**SOURCE**
An object according to the present disclosure is to provide a thrust plate capable of promoting lubrication between a thrust surface and an end surface of an orbiting scroll.
Another object according to the present disclosure is to provide a scroll compressor capable of reducing friction between the thrust surface and the end surface of the orbiting scroll.
According to one aspect of the present disclosure, a main bearing housing assembly for a scroll compressor is provided, which includes: a main bearing housing, and a thrust plate provided on a top of the main bearing housing and including a thrust surface at a top of the thrust plate and in surface contact with a bottom end surface of a scroll assembly of the scroll compressor. The thrust plate includes: at least one oil inlet hole; a closed oil chamber, formed in the thrust plate; and at least one oil outlet hole with an orifice exposed on the thrust surface. The at least one oil inlet hole is in communication with the at least one oil outlet hole through the closed oil chamber.

[Data excerpts]
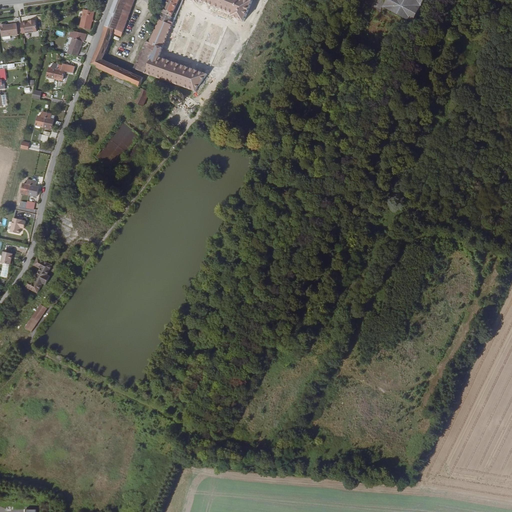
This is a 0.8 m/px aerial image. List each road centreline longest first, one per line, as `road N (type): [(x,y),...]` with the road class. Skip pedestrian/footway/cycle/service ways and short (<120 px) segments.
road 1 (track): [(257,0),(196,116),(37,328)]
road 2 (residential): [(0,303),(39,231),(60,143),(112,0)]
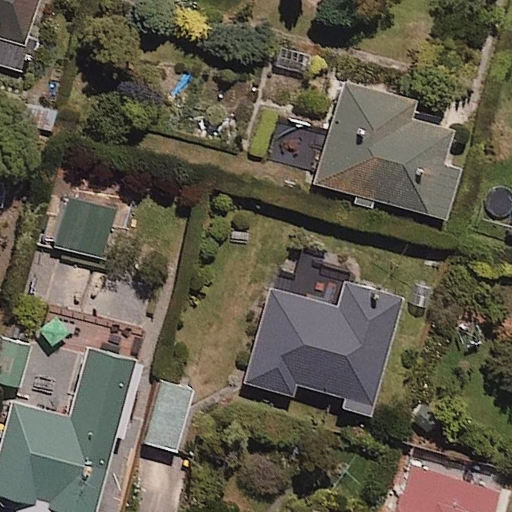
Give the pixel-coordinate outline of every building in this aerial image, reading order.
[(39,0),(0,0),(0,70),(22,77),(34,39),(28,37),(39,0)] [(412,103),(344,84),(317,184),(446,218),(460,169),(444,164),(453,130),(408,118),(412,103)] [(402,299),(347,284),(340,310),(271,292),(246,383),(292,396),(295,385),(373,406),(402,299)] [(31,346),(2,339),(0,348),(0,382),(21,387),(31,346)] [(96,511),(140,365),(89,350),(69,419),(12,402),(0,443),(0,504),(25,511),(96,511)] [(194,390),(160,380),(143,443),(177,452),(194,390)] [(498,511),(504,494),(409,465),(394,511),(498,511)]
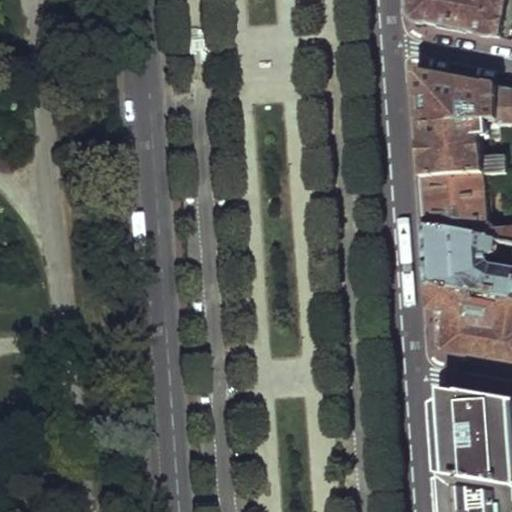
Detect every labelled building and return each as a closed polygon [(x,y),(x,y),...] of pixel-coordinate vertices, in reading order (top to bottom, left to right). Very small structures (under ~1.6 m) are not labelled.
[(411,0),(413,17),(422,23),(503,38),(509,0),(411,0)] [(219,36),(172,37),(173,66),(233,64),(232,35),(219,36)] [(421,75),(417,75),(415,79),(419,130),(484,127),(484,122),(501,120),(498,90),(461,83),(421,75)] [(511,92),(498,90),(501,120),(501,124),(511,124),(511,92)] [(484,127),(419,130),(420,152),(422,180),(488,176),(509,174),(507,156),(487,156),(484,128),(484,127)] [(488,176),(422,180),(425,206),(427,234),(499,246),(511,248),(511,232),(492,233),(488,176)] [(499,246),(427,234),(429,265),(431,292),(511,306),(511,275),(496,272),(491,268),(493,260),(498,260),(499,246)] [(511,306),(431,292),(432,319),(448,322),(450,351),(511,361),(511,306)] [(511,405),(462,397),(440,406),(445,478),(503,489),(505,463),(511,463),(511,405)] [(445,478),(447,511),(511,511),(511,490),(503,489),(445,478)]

**COMPLETE THE FOLLOWING**
1 - In the scroll compressor text, what does the at least one oil outlet hole have exposed on the thrust surface?
2 - Switch "lubrication" to "cooling" and write out the scroll compressor text from "An object according" to "an orbiting scroll.".
3 - Resume the scroll compressor text after its last sentence.

**ANSWERS GIVEN**
1 - An orifice.

2 -
An object according to the present disclosure is to provide a thrust plate capable of promoting cooling between a thrust surface and an end surface of an orbiting scroll.

3 -
Optionally, the closed oil chamber is a single annular oil chamber formed along a circumferential direction of the thrust plate; or the closed oil chamber is multiple discrete oil chambers arranged along a circumferential direction of the thrust plate.
Preferably, the oil outlet hole is embodied as a plurality of oil outlet holes, and a groove, which makes the orifices of the plurality of oil outlet holes to be communicated, is formed on the thrust surface.
Preferably, the main bearing housing assembly further comprises a pressure relief valve arranged at the thrust plate for regulating a pressure in the closed oil chamber.
Preferably, the oil inlet hole is embodied as a plurality of oil inlet holes which are arranged equally spaced apart around a central axis of the thrust plate.
Preferably, the number of the oil outlet hole is greater than the number of the oil inlet hole, and the oil outlet holes are arranged equally spaced apart around a central axis of the thrust plate.
Optionally, the thrust plate is integrally formed on the main bearing housing, or the thrust plate is an independent member arranged at the top of the main bearing housing, wherein the thrust plate has an oil groove configured to be closed from a bottom of the oil groove to form the closed oil chamber.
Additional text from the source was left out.